Selected extract:
%%
I don’t want to lat move anywhere just yet. I fully plan on giving the Marine Corps 110% my entire time in. I joined because I WANTED to join. I could’ve just straight attempted BUD/S or the Navy but I didn’t. Dont  think there’s anything wrong with wanting to do something different once my contract ends. I wanted to be a Marine well before I even knew what the SEALs were. - - - will reply to all post this weekend, training in field till Friday


----------



## SaintKP (Jan 28, 2018)

Kingkoby9 said:


> I don’t want to lat move anywhere just yet. I fully plan on giving the Marine Corps 110% my entire time in. I joined because I WANTED to join. I could’ve just straight attempted BUD/S or the Navy but I didn’t. Dont  think there’s anything wrong with wanting to do something different once my contract ends. I wanted to be a Marine well before I even knew what the SEALs were. - - - will reply to all post this weekend, training in field till Friday




I'm just a civilian here so this might be out of my depth however, can I ask what drew you to wanting to switch over to the Navy after your time in the Marines is up? You said in your first post that you wanted something more and from my admittedly laymans perspective, Recon and MARSOC seem like something a hell of a lot more.


----------



## Ooh-Rah (Jan 28, 2018)

Kingkoby9 said:


> I wanted to be a Marine well before I even knew what the SEALs were



I find that somewhat difficult to believe.  (that you were unaware of the SEAL's)


----------



## Salt USMC (Jan 28, 2018)
%%
About this task: Write out the forum thread from "I'm just a civilian" up to and including "a lot more.", and swap "civilian" for "outsider". The data is separate from the forum thread.

Record extracts:
%%
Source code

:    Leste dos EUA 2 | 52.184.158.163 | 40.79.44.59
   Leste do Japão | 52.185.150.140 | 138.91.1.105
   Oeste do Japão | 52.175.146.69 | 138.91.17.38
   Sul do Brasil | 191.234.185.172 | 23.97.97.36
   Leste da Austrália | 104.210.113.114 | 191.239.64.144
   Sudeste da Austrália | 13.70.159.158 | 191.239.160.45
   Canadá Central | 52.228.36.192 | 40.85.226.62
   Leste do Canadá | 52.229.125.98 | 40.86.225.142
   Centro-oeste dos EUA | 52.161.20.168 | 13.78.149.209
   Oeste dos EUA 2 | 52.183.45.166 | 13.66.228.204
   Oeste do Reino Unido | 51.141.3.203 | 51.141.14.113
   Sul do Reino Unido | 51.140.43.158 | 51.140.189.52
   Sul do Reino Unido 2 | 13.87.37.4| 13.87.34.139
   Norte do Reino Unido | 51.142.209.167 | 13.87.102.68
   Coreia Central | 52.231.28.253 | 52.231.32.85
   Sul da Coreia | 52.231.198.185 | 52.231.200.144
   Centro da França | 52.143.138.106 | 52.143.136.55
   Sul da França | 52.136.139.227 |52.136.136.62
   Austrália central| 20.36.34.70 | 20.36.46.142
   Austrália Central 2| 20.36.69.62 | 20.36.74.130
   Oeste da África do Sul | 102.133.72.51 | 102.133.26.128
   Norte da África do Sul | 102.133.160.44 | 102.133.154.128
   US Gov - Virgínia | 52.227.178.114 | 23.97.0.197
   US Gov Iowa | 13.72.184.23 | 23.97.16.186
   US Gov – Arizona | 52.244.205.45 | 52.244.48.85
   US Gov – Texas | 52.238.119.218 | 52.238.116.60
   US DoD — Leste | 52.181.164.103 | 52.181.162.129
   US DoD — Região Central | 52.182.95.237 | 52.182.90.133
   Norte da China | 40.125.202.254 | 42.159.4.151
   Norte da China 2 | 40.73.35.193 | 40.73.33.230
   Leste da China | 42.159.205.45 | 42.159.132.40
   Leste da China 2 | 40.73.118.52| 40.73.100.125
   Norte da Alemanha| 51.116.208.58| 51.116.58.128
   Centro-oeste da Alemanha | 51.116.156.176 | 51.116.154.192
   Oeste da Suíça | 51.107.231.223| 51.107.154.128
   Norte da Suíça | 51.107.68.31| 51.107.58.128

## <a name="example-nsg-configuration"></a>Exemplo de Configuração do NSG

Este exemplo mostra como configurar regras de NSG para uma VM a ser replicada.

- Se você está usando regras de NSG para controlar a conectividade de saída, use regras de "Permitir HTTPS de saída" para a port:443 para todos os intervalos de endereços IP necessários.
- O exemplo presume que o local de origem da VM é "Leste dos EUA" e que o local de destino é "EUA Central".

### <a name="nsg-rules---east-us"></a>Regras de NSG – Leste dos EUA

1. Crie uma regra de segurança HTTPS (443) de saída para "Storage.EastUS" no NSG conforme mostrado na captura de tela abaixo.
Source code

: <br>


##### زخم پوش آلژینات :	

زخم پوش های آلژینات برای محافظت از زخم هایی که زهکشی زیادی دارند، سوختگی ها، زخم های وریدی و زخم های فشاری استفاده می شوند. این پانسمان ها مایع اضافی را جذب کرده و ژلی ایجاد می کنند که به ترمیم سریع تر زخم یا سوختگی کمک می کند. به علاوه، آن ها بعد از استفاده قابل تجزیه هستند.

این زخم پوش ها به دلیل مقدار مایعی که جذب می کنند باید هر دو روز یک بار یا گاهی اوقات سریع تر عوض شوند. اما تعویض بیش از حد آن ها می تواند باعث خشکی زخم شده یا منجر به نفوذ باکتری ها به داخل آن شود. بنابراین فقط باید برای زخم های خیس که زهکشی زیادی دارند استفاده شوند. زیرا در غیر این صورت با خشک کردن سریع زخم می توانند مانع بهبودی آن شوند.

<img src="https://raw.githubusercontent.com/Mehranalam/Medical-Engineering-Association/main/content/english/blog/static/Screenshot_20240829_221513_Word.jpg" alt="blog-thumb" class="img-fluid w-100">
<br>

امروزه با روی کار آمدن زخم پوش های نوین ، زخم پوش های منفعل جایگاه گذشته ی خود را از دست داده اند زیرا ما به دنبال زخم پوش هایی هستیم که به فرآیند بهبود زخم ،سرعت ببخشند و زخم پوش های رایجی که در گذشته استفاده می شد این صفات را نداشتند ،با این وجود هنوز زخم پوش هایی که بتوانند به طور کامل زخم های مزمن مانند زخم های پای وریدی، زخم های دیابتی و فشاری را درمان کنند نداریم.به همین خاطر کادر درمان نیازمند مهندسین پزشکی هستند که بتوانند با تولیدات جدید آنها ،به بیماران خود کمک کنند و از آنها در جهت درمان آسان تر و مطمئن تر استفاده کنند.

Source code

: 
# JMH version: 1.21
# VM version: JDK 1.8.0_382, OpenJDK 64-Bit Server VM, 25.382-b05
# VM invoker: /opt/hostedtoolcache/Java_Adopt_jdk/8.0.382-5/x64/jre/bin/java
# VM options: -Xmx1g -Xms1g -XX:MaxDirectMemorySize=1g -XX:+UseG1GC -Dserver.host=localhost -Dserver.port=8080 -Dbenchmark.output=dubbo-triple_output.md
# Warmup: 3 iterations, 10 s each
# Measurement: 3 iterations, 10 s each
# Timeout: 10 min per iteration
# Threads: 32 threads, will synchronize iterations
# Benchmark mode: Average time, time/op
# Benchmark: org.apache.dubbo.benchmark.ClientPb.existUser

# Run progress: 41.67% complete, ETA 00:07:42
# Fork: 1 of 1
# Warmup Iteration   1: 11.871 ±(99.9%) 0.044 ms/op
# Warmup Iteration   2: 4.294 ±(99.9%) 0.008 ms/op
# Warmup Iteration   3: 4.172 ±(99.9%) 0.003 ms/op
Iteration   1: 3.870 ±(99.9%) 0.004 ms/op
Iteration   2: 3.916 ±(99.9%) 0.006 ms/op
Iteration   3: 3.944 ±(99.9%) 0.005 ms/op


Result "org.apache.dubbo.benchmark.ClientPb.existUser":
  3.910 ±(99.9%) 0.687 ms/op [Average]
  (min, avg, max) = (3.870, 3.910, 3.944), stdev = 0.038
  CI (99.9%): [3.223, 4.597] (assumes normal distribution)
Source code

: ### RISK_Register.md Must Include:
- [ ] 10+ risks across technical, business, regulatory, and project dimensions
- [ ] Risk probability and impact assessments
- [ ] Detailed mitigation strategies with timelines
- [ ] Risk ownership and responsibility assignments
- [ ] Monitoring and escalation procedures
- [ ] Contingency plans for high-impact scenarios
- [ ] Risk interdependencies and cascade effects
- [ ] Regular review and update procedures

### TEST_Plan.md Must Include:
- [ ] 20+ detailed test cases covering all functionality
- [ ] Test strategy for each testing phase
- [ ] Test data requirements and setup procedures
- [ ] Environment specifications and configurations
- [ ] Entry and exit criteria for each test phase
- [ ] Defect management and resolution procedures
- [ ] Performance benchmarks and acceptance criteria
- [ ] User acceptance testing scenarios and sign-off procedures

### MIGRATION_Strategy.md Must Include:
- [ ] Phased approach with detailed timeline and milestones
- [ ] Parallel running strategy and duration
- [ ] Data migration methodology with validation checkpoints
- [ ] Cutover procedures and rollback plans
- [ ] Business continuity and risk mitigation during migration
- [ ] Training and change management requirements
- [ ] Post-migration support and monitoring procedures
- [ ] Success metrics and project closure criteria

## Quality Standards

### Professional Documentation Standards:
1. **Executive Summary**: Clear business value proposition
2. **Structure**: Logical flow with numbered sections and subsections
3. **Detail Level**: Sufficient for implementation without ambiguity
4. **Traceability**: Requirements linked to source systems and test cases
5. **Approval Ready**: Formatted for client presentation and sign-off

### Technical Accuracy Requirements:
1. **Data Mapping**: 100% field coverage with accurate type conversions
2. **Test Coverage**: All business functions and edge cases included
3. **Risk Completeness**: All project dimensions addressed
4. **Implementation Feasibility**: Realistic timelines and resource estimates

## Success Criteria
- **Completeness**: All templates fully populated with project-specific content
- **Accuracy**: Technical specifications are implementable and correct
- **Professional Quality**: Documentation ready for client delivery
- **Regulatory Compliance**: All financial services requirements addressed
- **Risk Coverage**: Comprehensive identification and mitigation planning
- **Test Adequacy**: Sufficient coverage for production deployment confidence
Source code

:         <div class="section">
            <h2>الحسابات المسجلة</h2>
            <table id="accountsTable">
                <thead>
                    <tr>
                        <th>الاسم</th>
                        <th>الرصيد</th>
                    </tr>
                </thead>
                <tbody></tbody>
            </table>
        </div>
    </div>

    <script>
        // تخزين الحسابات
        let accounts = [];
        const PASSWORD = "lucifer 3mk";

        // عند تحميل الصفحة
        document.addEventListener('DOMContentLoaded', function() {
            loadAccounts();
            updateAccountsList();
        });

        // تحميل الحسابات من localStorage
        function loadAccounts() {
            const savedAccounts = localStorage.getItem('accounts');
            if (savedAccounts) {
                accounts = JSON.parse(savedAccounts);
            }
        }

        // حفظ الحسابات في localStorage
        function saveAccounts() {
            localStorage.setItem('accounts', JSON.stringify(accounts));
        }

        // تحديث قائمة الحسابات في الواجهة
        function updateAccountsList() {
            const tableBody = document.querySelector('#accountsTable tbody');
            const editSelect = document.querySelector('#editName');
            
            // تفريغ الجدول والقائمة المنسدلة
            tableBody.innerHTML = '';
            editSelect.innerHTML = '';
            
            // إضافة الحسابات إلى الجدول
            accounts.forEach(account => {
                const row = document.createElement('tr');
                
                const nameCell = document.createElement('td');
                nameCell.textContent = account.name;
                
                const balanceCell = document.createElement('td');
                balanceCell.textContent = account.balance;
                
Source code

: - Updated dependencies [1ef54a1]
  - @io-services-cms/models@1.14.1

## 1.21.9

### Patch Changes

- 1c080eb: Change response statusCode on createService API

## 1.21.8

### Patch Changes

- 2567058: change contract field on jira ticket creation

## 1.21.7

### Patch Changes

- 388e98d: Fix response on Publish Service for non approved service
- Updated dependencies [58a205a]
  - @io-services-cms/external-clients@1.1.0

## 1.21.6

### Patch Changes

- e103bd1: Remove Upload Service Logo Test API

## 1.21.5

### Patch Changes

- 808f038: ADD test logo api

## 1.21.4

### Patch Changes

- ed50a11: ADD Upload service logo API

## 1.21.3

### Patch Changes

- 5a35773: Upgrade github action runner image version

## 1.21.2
%%
Answer below:
I'm just a outsider here so this might be out of my depth however, can I ask what drew you to wanting to switch over to the Navy after your time in the Marines is up? You said in your first post that you wanted something more and from my admittedly laymans perspective, Recon and MARSOC seem like something a hell of a lot more.